WHAT TO WORK ON: Wherever "가열시킬" appears in the records below, copy the line that holds it.

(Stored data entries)
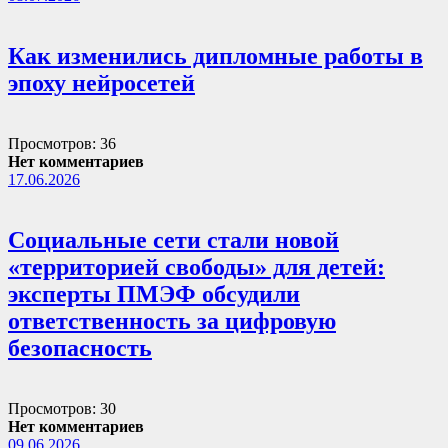
Как изменились дипломные работы в
эпоху нейросетей
Просмотров: 36
Нет комментариев
17.06.2026
Социальные сети стали новой
«территорией свободы» для детей:
эксперты ПМЭФ обсудили
ответственность за цифровую
безопасность
Просмотров: 30
Нет комментариев
09.06.2026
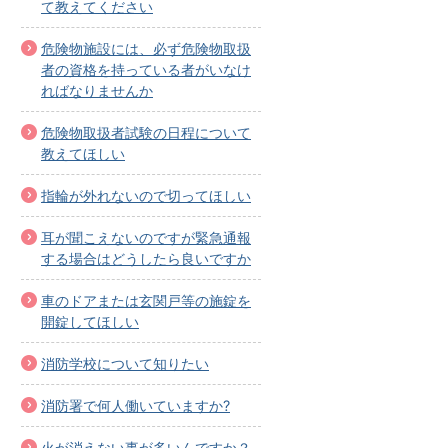
て教えてください
危険物施設には、必ず危険物取扱
者の資格を持っている者がいなけ
ればなりませんか
危険物取扱者試験の日程について
教えてほしい
指輪が外れないので切ってほしい
耳が聞こえないのですが緊急通報
する場合はどうしたら良いですか
車のドアまたは玄関戸等の施錠を
開錠してほしい
消防学校について知りたい
消防署で何人働いていますか?
火が消えない事が多いんですか？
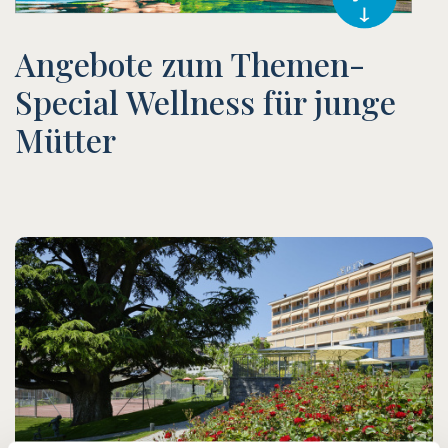
Angebote zum Themen-
Special Wellness für junge
Mütter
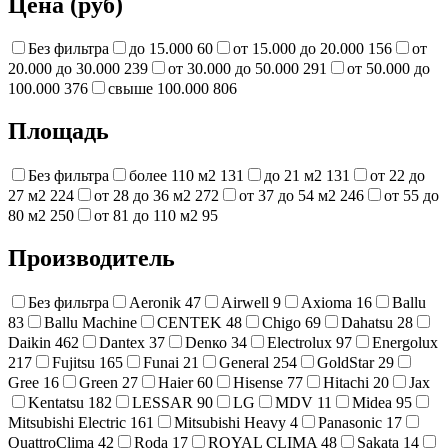
Цена (руб)
Без фильтра
до 15.000
60
от 15.000 до 20.000
156
от
20.000 до 30.000
239
от 30.000 до 50.000
291
от 50.000 до
100.000
376
свыше 100.000
806
Площадь
Без фильтра
более 110 м2
131
до 21 м2
131
от 22 до
27 м2
224
от 28 до 36 м2
272
от 37 до 54 м2
246
от 55 до
80 м2
250
от 81 до 110 м2
95
Производитель
Без фильтра
Aeronik
47
Airwell
9
Axioma
16
Ballu
83
Ballu Machine
CENTEK
48
Chigo
69
Dahatsu
28
Daikin
462
Dantex
37
Denко
34
Electrolux
97
Energolux
217
Fujitsu
165
Funai
21
General
254
GoldStar
29
Gree
16
Green
27
Haier
60
Hisense
77
Hitachi
20
Jax
Kentatsu
182
LESSAR
90
LG
MDV
11
Midea
95
Mitsubishi Electric
161
Mitsubishi Heavy
4
Panasonic
17
QuattroClima
42
Roda
17
ROYAL CLIMA
48
Sakata
14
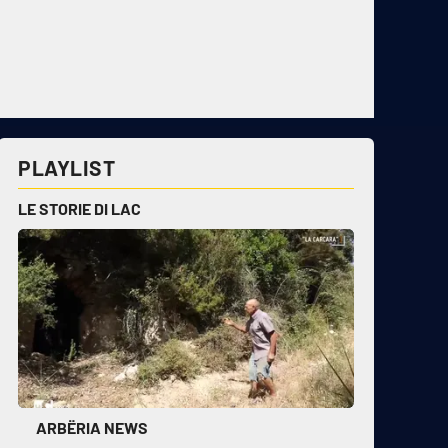
PLAYLIST
LE STORIE DI LAC
ARBËRIA NEWS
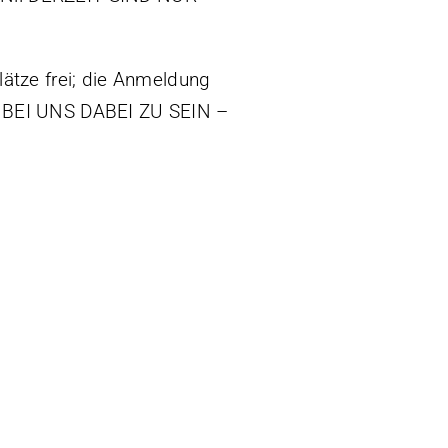
ätze frei; die Anmeldung
, BEI UNS DABEI ZU SEIN –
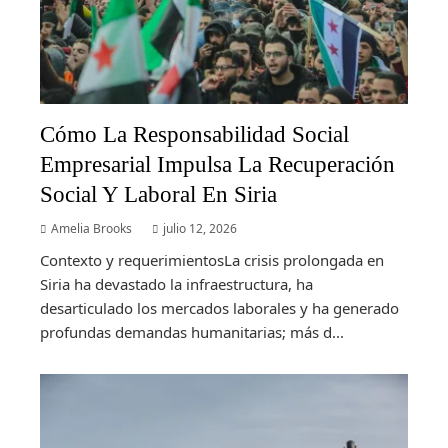
Cómo La Responsabilidad Social
Empresarial Impulsa La Recuperación
Social Y Laboral En Siria
Amelia Brooks
julio 12, 2026
Contexto y requerimientosLa crisis prolongada en
Siria ha devastado la infraestructura, ha
desarticulado los mercados laborales y ha generado
profundas demandas humanitarias; más d...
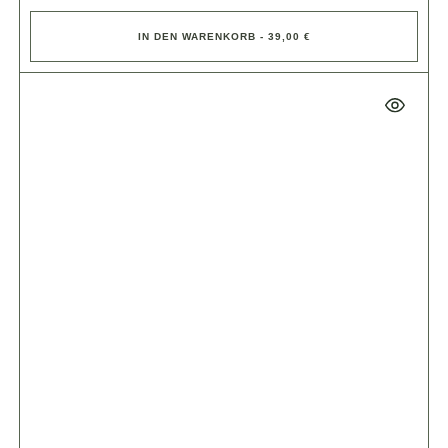
IN DEN WARENKORB - 39,00 €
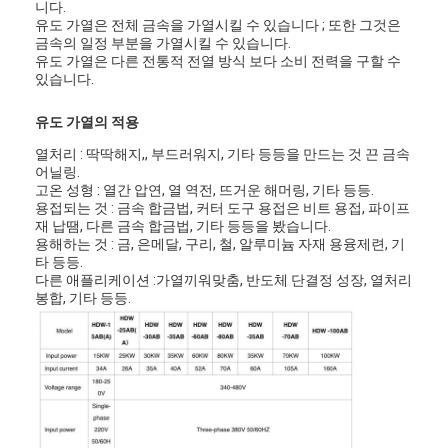
니다.
유도 가열은 전체 금속을 가열시킬 수 있습니다 ; 또한 그것은
금속의 일정 부분을 가열시킬 수 있습니다.
유도 가열은 다른 전통적 전열 방식 보다 소비 전력을 구할 수
있습니다.
유도 가열의 적용
열처리 : 딱딱해지,, 부드러워지, 기타 등등을 만드는 것 끈 금속
어닐링.
고온 성형 : 열간 압연, 열 역전, 뜨거운 해머링, 기타 등등.
용접되는 것 : 금속 합금법, 커터 도구 용접은 비트 용접, 파이프
재 납땜, 다른 금속 합금법, 기타 등등을 봤습니다.
용해하는 것 : 금, 은메달, 구리, 철, 알루미늄 자재 용융제련, 기
타 등등.
다른 애플리케이션 :가열끼워맞춤, 반도체 단결정 성장, 열처리
봉합, 기타 등등.
집
제품
비디오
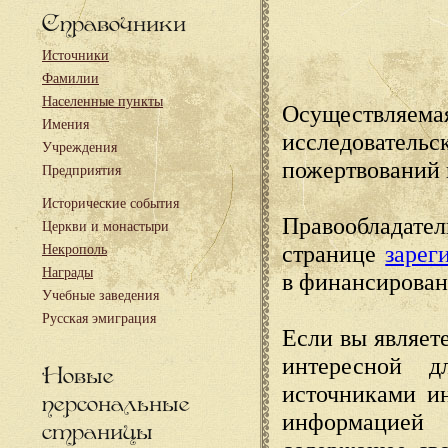
Справочники
Источники
Фамилии
Населенные пункты
Осуществляема
Имения
исследовател
Учреждения
пожертвований 
Предприятия
Исторические события
Правообладате
Церкви и монастыри
странице
зарег
Некрополь
Награды
в финансирован
Учебные заведения
Русская эмиграция
Если вы являете
интересной д
Новые
источниками и
персональные
информацией
страницы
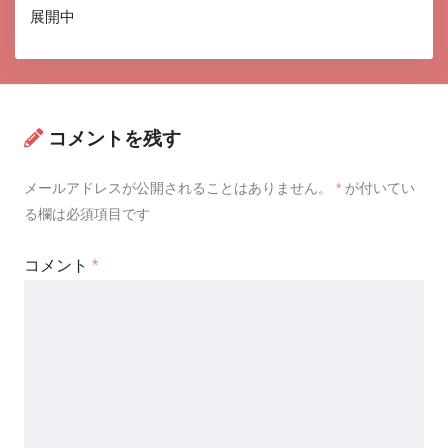
展開中
コメントを残す
メールアドレスが公開されることはありません。
*
が付いてい
る欄は必須項目です
コメント
*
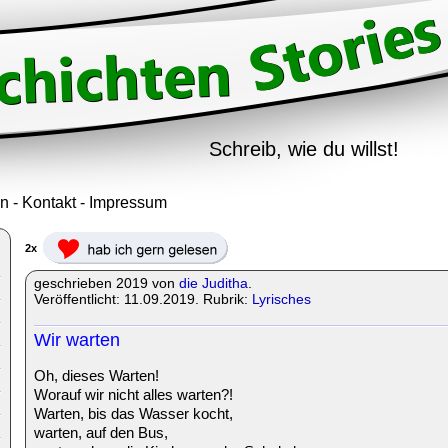
Schreib, wie du willst!
in
-
Kontakt
-
Impressum
2x
geschrieben 2019 von
die Juditha
.
Veröffentlicht: 11.09.2019. Rubrik:
Lyrisches
Wir warten
Oh, dieses Warten!
Worauf wir nicht alles warten?!
Warten, bis das Wasser kocht,
warten, auf den Bus,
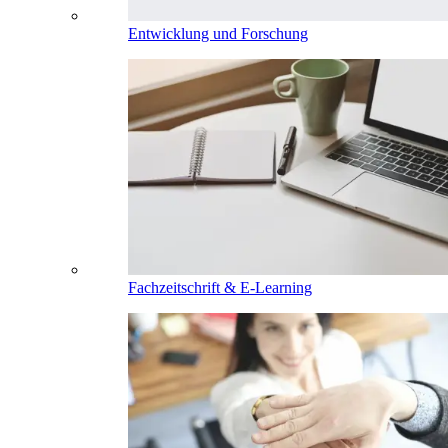
Entwicklung und Forschung
Fachzeitschrift & E-Learning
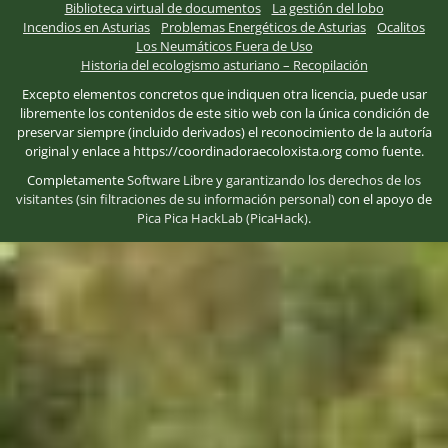
Biblioteca virtual de documentos
La gestión del lobo
Incendios en Asturias
Problemas Energéticos de Asturias
Ocalitos
Los Neumáticos Fuera de Uso
Historia del ecologismo asturiano – Recopilación
Excepto elementos concretos que indiquen otra licencia, puede usar
libremente los contenidos de este sitio web con la única condición de
preservar siempre (incluido derivados) el reconocimiento de la autoría
original y enlace a https://coordinadoraecoloxista.org como fuente.
Completamente
Software Libre
y
garantizando los derechos de los
visitantes (sin filtraciones de su información personal)
con el apoyo de
Pica Pica HackLab (PicaHack)
.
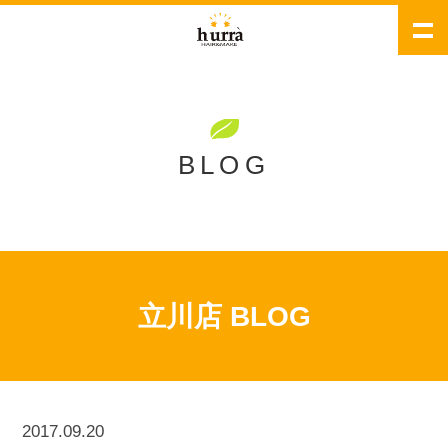
BLOG
立川店 BLOG
2017.09.20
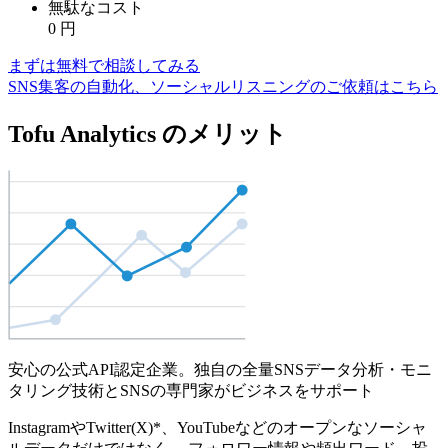
無駄なコスト
0
円
まずは無料で相談してみる
SNS集客の自動化、ソーシャルリスニングのご依頼はこちら
Tofu Analytics のメリット
安心の公式API認定企業。独自の全量SNSデータ分析・モニ
タリング技術とSNSの専門家がビジネスをサポート
InstagramやTwitter(X)*、YouTubeなどのオープンなソーシャ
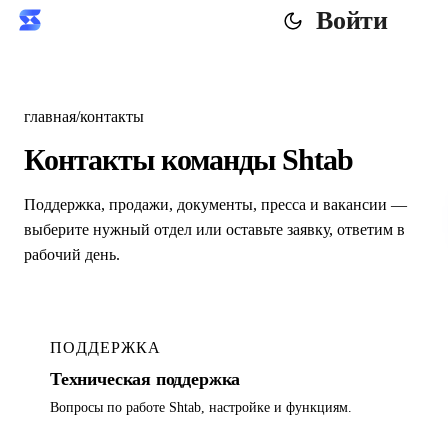
Войти
главная
/
контакты
Контакты команды Shtab
Поддержка, продажи, документы, пресса и вакансии —
выберите нужный отдел или оставьте заявку, ответим в
рабочий день.
ПОДДЕРЖКА
Техническая поддержка
Вопросы по работе Shtab, настройке и функциям.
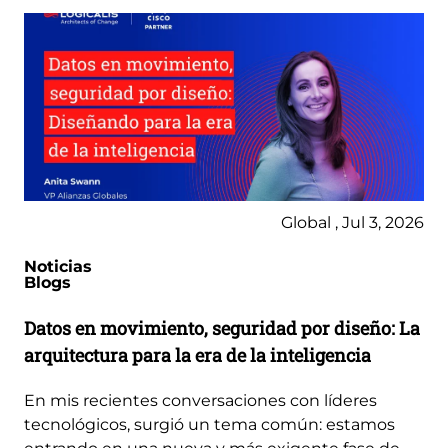
Global , Jul 3, 2026
Noticias
Blogs
Datos en movimiento, seguridad por diseño: La
arquitectura para la era de la inteligencia
En mis recientes conversaciones con líderes
tecnológicos, surgió un tema común: estamos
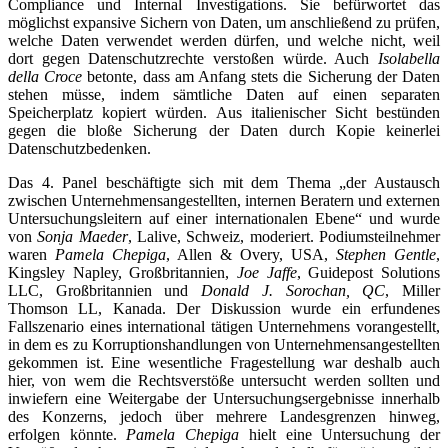
Compliance und Internal Investigations. Sie befürwortet das
möglichst expansive Sichern von Daten, um anschließend zu prüfen,
welche Daten verwendet werden dürfen, und welche nicht, weil
dort gegen Datenschutzrechte verstoßen würde. Auch
Isolabella
della Croce
betonte, dass am Anfang stets die Sicherung der Daten
stehen müsse, indem sämtliche Daten auf einen separaten
Speicherplatz kopiert würden. Aus italienischer Sicht bestünden
gegen die bloße Sicherung der Daten durch Kopie keinerlei
Datenschutzbedenken.
Das 4. Panel beschäftigte sich mit dem Thema „der Austausch
zwischen Unternehmensangestellten, internen Beratern und externen
Untersuchungsleitern auf einer internationalen Ebene“ und wurde
von
Sonja Maeder
, Lalive, Schweiz, moderiert. Podiumsteilnehmer
waren
Pamela Chepiga
, Allen & Overy, USA,
Stephen Gentle
,
Kingsley Napley, Großbritannien,
Joe Jaffe
, Guidepost Solutions
LLC, Großbritannien und
Donald J. Sorochan, QC
, Miller
Thomson LL, Kanada. Der Diskussion wurde ein erfundenes
Fallszenario eines international tätigen Unternehmens vorangestellt,
in dem es zu Korruptionshandlungen von Unternehmensangestellten
gekommen ist. Eine wesentliche Fragestellung war deshalb auch
hier, von wem die Rechtsverstöße untersucht werden sollten und
inwiefern eine Weitergabe der Untersuchungsergebnisse innerhalb
des Konzerns, jedoch über mehrere Landesgrenzen hinweg,
erfolgen könnte.
Pamela Chepiga
hielt eine Untersuchung der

SOLUTION:
유도 가열은 전체 금속을 가열시킬 수 있습니다 ; 또한 그것은
금속의 일정 부분을 가열시킬 수 있습니다.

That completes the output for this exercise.